Ihsan C. übernahm laut den Urteilsfeststellungen spätestens seit Januar 2016 die Rolle als Regionsverantwortlicher für die Gebiete der Region Süd in Deutschland. Dabei gab er Weisungen der übergeordneten Deutschland- und Europaführung weiter und berichtete über die Entwicklungen in den Gebieten. Darüber hinaus organisierte er gefälschte Ausweise für verdeckt handelnde Mitglieder der Vereinigung und beschaffte Geldmittel.
Die mitangeklagte Özgul E. war demnach seit 2003 in der DHKP-C aktiv. 2014 habe sie ein Konzert in Deutschland organisiert, dessen Einnahmen an die DHKP-C gingen. Spätestens ab Januar 2017 übernahm E. eine hochrangige Kaderfunktion innerhalb der DHKP-C in Deutschland.
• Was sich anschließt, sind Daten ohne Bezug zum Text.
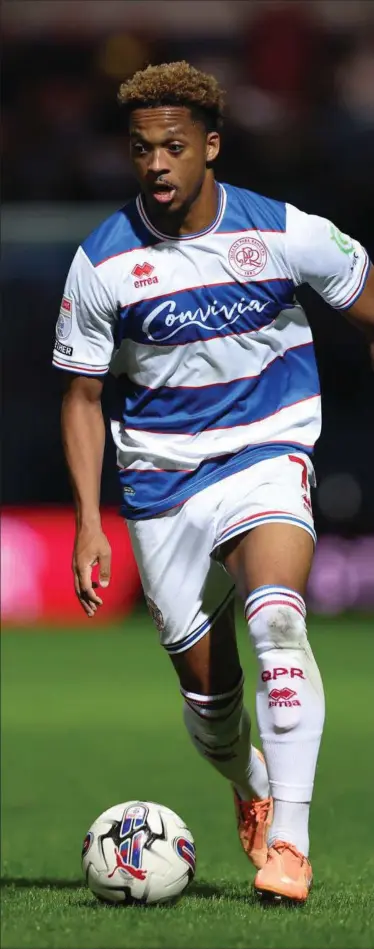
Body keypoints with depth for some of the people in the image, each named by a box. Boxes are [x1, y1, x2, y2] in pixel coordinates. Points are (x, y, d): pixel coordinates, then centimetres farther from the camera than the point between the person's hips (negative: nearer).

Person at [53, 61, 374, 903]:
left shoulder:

Ob sie dabei als sogenannte Deutschlandverantwortliche tätig war, konnte nicht zweifelsfrei geklärt werden.
Serkan K. war laut Gerichtsurteil ab Sommer 2015 verantwortlich für das Gebiet Hamburg und zeitweise für die Region Nord. Auch er soll Weisungen der übergeordneten Kader weitergegeben haben und an der Beschaffung gefälschter Ausweise beteiligt gewesen sein. Zudem beschaffte auch er Gelder für die DHKP-C.
Die Angeklagten beteiligten sich zudem an diversen Propagandaveranstaltungen - C. und E. bis Februar 2022, K. bis Ende 2018. Seit ihrer Festnahme im Mai 2022 sitzen sie in Untersuchungshaft.
Bei der Strafe berücksichtigte das Gericht die lang andauernde Untersuchungshaft und die Dauer des bereits 2023 gestarteten Gerichtsverfahrens. Die Angeklagten waren zudem in Deutschland nicht vorbestraft. Zu Lasten der Angeklagten sprach die Gefährlichkeit der DHKP-C und die über einen längeren Zeitraum andauernde herausgehobene Stellung der Angeklagten in der Gruppierung.
Die Angeklagten und der Generalbundesanwalt können Revision gegen das Urteil einlegen. Darüber hätte der Bundesgerichtshof zu entscheiden.
Die DHKP-C zielt darauf, den türkischen Staat mit bewaffnetem Kampf zu beseitigen und durch eine marxistisch-leninistische Führung zu ersetzen. Sie beging in der Türkei bereits zahlreiche Anschläge mit Toten und Verletzten. 1998 wurde die Gruppe in Deutschland verboten. Seit 2002 wird sie auf der EU-Terrorliste geführt.